Котов хотел еще что-то добавить, но Беккер, о чем-то напряженно размышляющий, вдруг остановил его взмахом руки. Всегда внешне добрый и благодушный прокурор стал неожиданно хмурым и сосредоточенным.
– Срочно отправьте своих людей в редакцию Зари коммунизма, – приказал он Бритвину, – и снимите в кабинете Бабушкина его отпечатки! Со стакана, со стола, с компьютера, короче везде, где найдете. Возьмите там же образцы его почерка. Он же наверняка где-то делал записи. Отпечатки сравните с теми, что обнаружены в квартире Андрея Николаевича, а почерк сличите с тем, которым написано послание Главе. Только все это надо сделать очень быстро.
Озадаченный Бритвин ничего не понял, однако достал телефон и передал слова Беккера подчиненным, приказав через час доложить ему результат. А полицейский удивленно посмотрел на прокурора.

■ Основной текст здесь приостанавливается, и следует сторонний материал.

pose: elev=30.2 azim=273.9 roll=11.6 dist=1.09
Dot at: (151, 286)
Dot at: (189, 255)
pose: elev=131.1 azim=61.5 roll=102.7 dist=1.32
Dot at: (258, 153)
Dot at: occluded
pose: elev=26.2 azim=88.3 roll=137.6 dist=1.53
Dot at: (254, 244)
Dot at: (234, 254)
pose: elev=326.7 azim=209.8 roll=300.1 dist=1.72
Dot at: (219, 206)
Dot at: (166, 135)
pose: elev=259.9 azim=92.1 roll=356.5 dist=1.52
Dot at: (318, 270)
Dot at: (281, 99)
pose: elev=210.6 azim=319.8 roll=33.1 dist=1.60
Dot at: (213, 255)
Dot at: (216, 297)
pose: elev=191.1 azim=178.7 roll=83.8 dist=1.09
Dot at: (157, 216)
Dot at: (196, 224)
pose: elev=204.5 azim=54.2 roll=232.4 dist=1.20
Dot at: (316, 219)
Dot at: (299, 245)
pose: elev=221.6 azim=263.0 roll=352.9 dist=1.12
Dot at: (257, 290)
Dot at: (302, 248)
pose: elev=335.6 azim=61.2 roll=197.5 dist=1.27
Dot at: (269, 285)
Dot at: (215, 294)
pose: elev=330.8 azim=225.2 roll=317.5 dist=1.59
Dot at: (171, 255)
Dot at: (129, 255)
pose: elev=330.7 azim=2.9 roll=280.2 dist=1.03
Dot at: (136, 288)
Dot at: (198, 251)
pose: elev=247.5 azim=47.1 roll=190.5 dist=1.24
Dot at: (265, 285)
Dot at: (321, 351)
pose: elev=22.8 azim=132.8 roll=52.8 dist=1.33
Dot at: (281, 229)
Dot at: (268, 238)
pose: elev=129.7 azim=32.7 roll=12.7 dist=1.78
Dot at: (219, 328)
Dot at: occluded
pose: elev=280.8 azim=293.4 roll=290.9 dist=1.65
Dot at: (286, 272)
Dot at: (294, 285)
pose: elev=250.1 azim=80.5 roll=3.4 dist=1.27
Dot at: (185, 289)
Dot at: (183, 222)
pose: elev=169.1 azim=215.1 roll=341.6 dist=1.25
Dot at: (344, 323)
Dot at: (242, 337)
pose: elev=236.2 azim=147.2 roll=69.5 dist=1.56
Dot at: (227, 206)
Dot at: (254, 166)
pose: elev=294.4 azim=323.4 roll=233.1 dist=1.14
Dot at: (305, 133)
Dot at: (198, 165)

– Сан Саныч, Вы что, думаете, Бабушкин жив? – спросил он.
– Скоро узнаем, – лаконично сказал Беккер, и к великому удовольствию Котова наконец-то пошел в сторону холодильника.
Глава 32. Андрей Николаевич Бабушкин (часть 2)
(три месяца назад)
Несколько дней Андрей Николаевич думал только об одном – соглашаться на участие в операции или нет? Подставляться под пистолет, хоть и не заряженный, было очень страшно. Но нельзя, однако, и списывать со счетов возможность оказать неоценимую услугу ФСБ да заработать на этом какие-нибудь приятные бонусы, что могли помочь потом в подковерной борьбе с Главой. Бабушкин по-всякому раскладывал ситуацию, но к какому-то определенному решению пока не пришел. И тут ему позвонил Смирнитский, который предложил в очередной раз встретиться и хлопнуть по пивку.
Друзья всегда пили пиво у Андрея Николаевича, где им никто не мог помешать и отвлечь от приятной беседы. И вот вечером в пятницу Вилен Егорович, нагруженный пакетами с пивом, появился на пороге квартиры друга. Он прошел в зал и поморщился, ткнув пальцем вниз.
– Слушай, Андрюха, как можно жить в таком бедламе, ни днем, ни ночью ведь тебе покоя нет, – сказал Смирнитский, – нельзя же столько пить, нормальный человек уже давно бы загнулся. А твоего соседа гада ничего не берет.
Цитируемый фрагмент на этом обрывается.